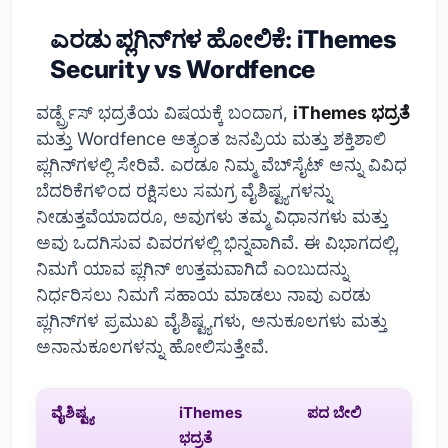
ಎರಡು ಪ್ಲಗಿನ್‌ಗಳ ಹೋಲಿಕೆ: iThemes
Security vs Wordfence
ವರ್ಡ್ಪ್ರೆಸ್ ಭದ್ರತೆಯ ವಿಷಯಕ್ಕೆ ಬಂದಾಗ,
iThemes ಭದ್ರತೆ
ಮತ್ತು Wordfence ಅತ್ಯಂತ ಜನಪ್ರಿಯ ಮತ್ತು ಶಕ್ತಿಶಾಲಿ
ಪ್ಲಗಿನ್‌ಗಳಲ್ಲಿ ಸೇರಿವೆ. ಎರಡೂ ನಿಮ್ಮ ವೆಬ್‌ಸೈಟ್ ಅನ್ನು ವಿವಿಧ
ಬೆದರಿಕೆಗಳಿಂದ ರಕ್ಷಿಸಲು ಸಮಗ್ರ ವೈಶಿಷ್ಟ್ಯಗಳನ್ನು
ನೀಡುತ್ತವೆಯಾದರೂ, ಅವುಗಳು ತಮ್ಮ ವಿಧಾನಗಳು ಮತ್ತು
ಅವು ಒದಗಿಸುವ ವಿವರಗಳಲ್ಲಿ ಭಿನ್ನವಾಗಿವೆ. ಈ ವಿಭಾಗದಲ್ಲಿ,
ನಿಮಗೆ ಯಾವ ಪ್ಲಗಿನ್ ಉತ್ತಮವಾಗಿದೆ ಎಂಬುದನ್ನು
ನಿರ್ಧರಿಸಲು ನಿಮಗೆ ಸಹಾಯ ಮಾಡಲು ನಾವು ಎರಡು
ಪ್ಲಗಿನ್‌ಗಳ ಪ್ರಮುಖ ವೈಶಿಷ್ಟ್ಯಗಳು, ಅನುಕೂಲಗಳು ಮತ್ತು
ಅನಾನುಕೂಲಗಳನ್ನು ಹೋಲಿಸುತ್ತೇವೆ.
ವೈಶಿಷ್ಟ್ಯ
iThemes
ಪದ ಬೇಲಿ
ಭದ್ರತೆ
::::
_Exercise prompt_:
None of the pictures should be reproduced; all other material above must be set down exactly.

_Solution for this task_:
ಎರಡು ಪ್ಲಗಿನ್‌ಗಳ ಹೋಲಿಕೆ: iThemes
Security vs Wordfence
ವರ್ಡ್ಪ್ರೆಸ್ ಭದ್ರತೆಯ ವಿಷಯಕ್ಕೆ ಬಂದಾಗ,
iThemes ಭದ್ರತೆ
ಮತ್ತು Wordfence ಅತ್ಯಂತ ಜನಪ್ರಿಯ ಮತ್ತು ಶಕ್ತಿಶಾಲಿ
ಪ್ಲಗಿನ್‌ಗಳಲ್ಲಿ ಸೇರಿವೆ. ಎರಡೂ ನಿಮ್ಮ ವೆಬ್‌ಸೈಟ್ ಅನ್ನು ವಿವಿಧ
ಬೆದರಿಕೆಗಳಿಂದ ರಕ್ಷಿಸಲು ಸಮಗ್ರ ವೈಶಿಷ್ಟ್ಯಗಳನ್ನು
ನೀಡುತ್ತವೆಯಾದರೂ, ಅವುಗಳು ತಮ್ಮ ವಿಧಾನಗಳು ಮತ್ತು
ಅವು ಒದಗಿಸುವ ವಿವರಗಳಲ್ಲಿ ಭಿನ್ನವಾಗಿವೆ. ಈ ವಿಭಾಗದಲ್ಲಿ,
ನಿಮಗೆ ಯಾವ ಪ್ಲಗಿನ್ ಉತ್ತಮವಾಗಿದೆ ಎಂಬುದನ್ನು
ನಿರ್ಧರಿಸಲು ನಿಮಗೆ ಸಹಾಯ ಮಾಡಲು ನಾವು ಎರಡು
ಪ್ಲಗಿನ್‌ಗಳ ಪ್ರಮುಖ ವೈಶಿಷ್ಟ್ಯಗಳು, ಅನುಕೂಲಗಳು ಮತ್ತು
ಅನಾನುಕೂಲಗಳನ್ನು ಹೋಲಿಸುತ್ತೇವೆ.
ವೈಶಿಷ್ಟ್ಯ
iThemes
ಪದ ಬೇಲಿ
ಭದ್ರತೆ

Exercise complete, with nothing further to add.